::: ВЫБРАННЫЙ ТЕКСТ

Валерия тоже умерла от инфаркта, в 1970-м, я ее не застал.

Больше всех писателей она любила Чехова, и на Новодевичьем мраморная табличка, прячущая урну с ее прахом, смотрит на его крест, ее имя – на его имя.

Стройная, синеглазая, каштановые волосы, надменная красавица, Белая Королева, красная дворянка.

Ее миловидное лицо можно найти на трех советских полотнах. Первый съезд писателей. Писатели у постели Горького. Писатели у постели Островского.

Она вспоминала, как с сестрой смешливо называли свидания с гимназистами – «монсолеады», потому что каждый ухажер, неважно, что он делал: придерживал под локоток или впивался с поцелуем – по тогдашней моде, задыхаясь, шептал: «Mon soleil…» – «солнце мое»… (Что ж, а теперь у молодежи появился лиричный англицизм «спуниться» – лежите вдвоем на боку, как ложка к ложке, и ты, обняв свою милую за живот, прижимаешься сзади.)

::::::
::: ИМЕЮЩИЙСЯ МАТЕРИАЛ

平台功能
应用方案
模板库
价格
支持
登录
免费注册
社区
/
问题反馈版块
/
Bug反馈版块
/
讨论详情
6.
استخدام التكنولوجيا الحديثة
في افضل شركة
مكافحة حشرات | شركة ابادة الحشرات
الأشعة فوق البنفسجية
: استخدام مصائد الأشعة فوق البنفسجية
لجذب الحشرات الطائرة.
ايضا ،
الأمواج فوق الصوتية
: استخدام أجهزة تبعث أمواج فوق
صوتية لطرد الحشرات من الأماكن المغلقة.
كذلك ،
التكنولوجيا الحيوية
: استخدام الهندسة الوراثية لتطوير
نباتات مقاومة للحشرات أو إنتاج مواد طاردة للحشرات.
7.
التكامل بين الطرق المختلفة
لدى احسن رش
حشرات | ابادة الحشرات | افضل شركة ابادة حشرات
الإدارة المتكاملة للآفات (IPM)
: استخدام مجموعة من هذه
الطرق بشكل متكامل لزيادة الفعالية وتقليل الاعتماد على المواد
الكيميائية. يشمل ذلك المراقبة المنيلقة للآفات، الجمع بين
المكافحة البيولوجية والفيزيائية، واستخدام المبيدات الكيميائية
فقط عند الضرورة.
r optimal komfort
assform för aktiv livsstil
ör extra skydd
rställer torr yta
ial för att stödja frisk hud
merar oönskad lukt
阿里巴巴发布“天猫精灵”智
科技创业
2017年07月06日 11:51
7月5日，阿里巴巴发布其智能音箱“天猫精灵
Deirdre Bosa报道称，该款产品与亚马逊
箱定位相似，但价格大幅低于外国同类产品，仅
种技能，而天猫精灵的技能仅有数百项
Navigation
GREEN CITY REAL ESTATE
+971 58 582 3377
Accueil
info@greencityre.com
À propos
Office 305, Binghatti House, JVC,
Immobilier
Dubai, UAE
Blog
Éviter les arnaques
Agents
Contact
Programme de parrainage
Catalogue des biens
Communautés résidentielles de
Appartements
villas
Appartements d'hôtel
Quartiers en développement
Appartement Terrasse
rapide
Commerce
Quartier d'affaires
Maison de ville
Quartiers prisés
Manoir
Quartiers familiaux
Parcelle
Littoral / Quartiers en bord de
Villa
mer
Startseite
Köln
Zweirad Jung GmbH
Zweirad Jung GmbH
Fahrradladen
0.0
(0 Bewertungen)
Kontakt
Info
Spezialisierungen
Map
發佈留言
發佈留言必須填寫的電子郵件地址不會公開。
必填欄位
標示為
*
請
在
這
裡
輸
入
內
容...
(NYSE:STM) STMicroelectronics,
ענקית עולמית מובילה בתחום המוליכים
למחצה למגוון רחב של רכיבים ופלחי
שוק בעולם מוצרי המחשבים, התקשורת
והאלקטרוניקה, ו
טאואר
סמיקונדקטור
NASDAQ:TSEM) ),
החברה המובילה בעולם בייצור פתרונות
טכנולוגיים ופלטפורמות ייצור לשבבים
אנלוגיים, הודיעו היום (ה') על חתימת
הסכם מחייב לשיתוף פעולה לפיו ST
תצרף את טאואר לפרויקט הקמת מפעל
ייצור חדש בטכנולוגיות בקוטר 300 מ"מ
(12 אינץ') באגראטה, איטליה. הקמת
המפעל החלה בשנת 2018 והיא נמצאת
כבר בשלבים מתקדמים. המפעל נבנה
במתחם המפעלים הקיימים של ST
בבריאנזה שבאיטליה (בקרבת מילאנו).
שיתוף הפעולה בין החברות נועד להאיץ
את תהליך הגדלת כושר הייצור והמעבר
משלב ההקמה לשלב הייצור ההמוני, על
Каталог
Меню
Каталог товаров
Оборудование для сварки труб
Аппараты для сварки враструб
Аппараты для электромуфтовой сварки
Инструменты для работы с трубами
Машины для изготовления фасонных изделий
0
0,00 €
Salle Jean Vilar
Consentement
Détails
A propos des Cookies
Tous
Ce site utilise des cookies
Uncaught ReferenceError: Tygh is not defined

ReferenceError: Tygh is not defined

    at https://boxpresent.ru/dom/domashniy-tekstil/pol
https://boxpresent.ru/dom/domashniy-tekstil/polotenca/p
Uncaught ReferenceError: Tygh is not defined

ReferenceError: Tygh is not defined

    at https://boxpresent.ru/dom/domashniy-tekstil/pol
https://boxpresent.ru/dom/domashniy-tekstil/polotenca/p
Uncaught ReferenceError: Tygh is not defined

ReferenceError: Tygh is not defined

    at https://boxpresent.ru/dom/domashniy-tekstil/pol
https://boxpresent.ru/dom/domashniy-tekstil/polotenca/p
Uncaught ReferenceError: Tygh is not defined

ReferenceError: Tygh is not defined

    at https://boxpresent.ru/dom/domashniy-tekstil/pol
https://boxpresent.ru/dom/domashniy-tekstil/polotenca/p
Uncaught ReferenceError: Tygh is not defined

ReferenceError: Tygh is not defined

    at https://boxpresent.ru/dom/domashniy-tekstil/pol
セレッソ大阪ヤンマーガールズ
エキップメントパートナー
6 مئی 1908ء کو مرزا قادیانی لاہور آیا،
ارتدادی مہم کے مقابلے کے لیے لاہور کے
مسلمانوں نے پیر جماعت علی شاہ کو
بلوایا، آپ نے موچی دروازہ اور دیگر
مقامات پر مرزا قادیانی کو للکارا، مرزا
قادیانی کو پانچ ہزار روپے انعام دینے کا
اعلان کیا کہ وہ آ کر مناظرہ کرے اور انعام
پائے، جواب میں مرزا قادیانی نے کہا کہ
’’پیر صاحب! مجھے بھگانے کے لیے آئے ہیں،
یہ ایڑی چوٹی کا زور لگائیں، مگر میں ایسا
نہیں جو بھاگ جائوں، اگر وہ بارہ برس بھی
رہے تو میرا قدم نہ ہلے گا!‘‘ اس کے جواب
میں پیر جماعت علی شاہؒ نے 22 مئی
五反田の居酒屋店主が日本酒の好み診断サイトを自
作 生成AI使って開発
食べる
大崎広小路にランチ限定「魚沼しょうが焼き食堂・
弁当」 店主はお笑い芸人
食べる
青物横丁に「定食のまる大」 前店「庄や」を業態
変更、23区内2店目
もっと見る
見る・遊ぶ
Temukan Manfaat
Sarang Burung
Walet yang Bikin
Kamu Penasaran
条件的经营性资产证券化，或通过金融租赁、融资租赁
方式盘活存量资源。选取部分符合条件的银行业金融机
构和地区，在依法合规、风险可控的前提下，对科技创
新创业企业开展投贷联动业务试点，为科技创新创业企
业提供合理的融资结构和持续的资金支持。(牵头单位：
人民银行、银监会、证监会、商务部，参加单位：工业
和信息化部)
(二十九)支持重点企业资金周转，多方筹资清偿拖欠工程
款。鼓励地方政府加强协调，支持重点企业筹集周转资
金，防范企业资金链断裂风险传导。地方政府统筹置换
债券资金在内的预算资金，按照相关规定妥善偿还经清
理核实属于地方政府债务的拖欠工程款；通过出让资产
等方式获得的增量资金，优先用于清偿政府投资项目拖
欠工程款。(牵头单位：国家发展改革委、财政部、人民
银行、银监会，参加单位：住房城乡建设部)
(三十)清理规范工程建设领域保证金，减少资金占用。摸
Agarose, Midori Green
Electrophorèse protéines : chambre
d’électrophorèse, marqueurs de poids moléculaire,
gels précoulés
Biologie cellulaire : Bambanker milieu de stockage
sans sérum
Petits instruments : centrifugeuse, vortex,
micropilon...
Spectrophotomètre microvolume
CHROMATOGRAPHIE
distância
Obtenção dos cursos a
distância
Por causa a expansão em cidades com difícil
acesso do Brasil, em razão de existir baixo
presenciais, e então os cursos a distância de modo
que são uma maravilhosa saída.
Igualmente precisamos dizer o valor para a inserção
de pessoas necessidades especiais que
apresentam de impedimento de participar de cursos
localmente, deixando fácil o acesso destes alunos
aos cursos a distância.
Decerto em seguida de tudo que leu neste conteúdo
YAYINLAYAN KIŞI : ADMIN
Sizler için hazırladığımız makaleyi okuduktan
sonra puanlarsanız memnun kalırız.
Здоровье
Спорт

::::::

* _ПОСТАВЛЕННАЯ ЗАДАЧА 1_
Ответьте по выбранному тексту на вопросы:
(a) От чего и в каком году умерла Валерия?
(b) Кого из писателей она любила больше всех?
(c) На скольких советских полотнах можно найти ее лицо?
* _ПОСТАВЛЕННАЯ ЗАДАЧА 2_
Приведите отрывок выбранного текста, который открывается словами «Стройная, синеглазая, каштановые» и завершается словами «у постели Островского.», заменив в нем «надменная красавица» на «гордая красавица».

* _ОТВЕТ 1_
(a) От инфаркта, в 1970 году.
(b) Чехова.
(c) На трех.

* _ОТВЕТ 2_
Стройная, синеглазая, каштановые волосы, гордая красавица, Белая Королева, красная дворянка.

Ее миловидное лицо можно найти на трех советских полотнах. Первый съезд писателей. Писатели у постели Горького. Писатели у постели Островского.